She sees this as a key time in a young man's development where he desperately
needs to learn the survival skills that will allow him to succeed in
junior high, high school and adulthood. Some youth, she said, resemble those Navajo who left Bosque Redondo. "The people came back either lost or angry," she said. "Most were weak and troubled." Clinton is no stranger to this same situation,
having faced all of those issues in her own life, living on the wrong
side of the fence in the so-called Navajo-Hopi Land Dispute. She lumps
all of these experiences into the same category. Through her father's stories and her own experiences,
Clinton recognized that education needs to teach children more than
math and English. "I want to instill enduring life skills
into youth, to teach them critical thinking, yet I want them to have
fun, too," she said.
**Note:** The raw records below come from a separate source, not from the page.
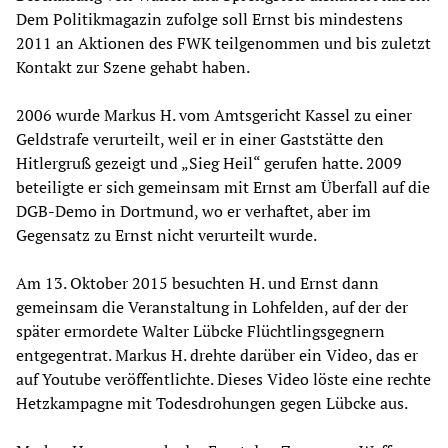
Dem Politikmagazin zufolge soll Ernst bis mindestens
2011 an Aktionen des FWK teilgenommen und bis zuletzt
Kontakt zur Szene gehabt haben.
2006 wurde Markus H. vom Amtsgericht Kassel zu einer
Geldstrafe verurteilt, weil er in einer Gaststätte den
Hitlergruß gezeigt und „Sieg Heil“ gerufen hatte. 2009
beteiligte er sich gemeinsam mit Ernst am Überfall auf die
DGB-Demo in Dortmund, wo er verhaftet, aber im
Gegensatz zu Ernst nicht verurteilt wurde.
Am 13. Oktober 2015 besuchten H. und Ernst dann
gemeinsam die Veranstaltung in Lohfelden, auf der der
später ermordete Walter Lübcke Flüchtlingsgegnern
entgegentrat. Markus H. drehte darüber ein Video, das er
auf Youtube veröffentlichte. Dieses Video löste eine rechte
Hetzkampagne mit Todesdrohungen gegen Lübcke aus.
Clinton and her mother embody these skillslike Ashkii, theirs is a story of hope and of overcoming adversity. "My mother and I are raising our Churro
sheep despite the uncertainty of our lives at Star Mountain," she
said The story is very personal to Clinton. "I have a hard time reading the book,
it hits very close to home to me," she said. "Recently, I
translated the story to my mother and we just broke into tears. "Ashkii was given these skills by his
grandparents, who taught him a number of songs and prayers. He had to
survive somehow, and he uses critical problem solving. Yet, he still
has fun with his dog." Clinton is excited about working at Chinle
Elementary. "At Chinle, everyone focuses totally on the child, and we teach every child as our own," she said. "We want to ensure that each child has the skills he or she needs to go on to the next grade." Although "Ashkii's Journey" was written to provide a lesson of critical thinking to boys, Clinton said that the book could also help girls to understand what a boy can go through. Her next book will be about a girl, she said. She began writing the story of Ashkii and
brought the beginnings to Salina Bookshelf. There, she was encouraged
to finish the story. The ending did not come to her immediately. "One day, I was in a sweat my grandmother had set up," Clinton said. "When I came out, I saw a double rainbow. "I saw that and knew that was the end
of the story." The message she wants to instill through Ashkii's
Journey is one of hope. "Wherever you go along the way, there will be hard times, but there will always be double rainbows too."